### EXERCISE MATERIAL:
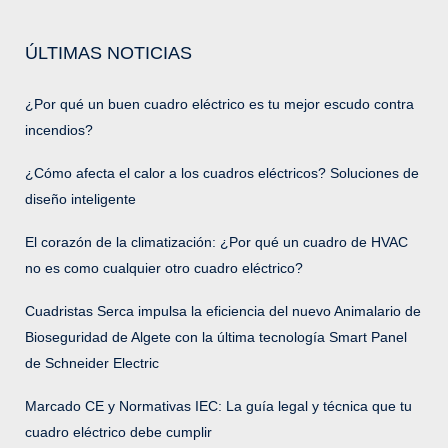
ÚLTIMAS NOTICIAS
¿Por qué un buen cuadro eléctrico es tu mejor escudo contra
incendios?
¿Cómo afecta el calor a los cuadros eléctricos? Soluciones de
diseño inteligente
El corazón de la climatización: ¿Por qué un cuadro de HVAC
no es como cualquier otro cuadro eléctrico?
Cuadristas Serca impulsa la eficiencia del nuevo Animalario de
Bioseguridad de Algete con la última tecnología Smart Panel
de Schneider Electric
Marcado CE y Normativas IEC: La guía legal y técnica que tu
cuadro eléctrico debe cumplir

### ACTIVITY:
Retype the text from the records line for line, keeping every word, accent and punctuation mark unchanged, and leave out the pictures.

### OUTPUT OF THE EXERCISE:
ÚLTIMAS NOTICIAS
¿Por qué un buen cuadro eléctrico es tu mejor escudo contra
incendios?
¿Cómo afecta el calor a los cuadros eléctricos? Soluciones de
diseño inteligente
El corazón de la climatización: ¿Por qué un cuadro de HVAC
no es como cualquier otro cuadro eléctrico?
Cuadristas Serca impulsa la eficiencia del nuevo Animalario de
Bioseguridad de Algete con la última tecnología Smart Panel
de Schneider Electric
Marcado CE y Normativas IEC: La guía legal y técnica que tu
cuadro eléctrico debe cumplir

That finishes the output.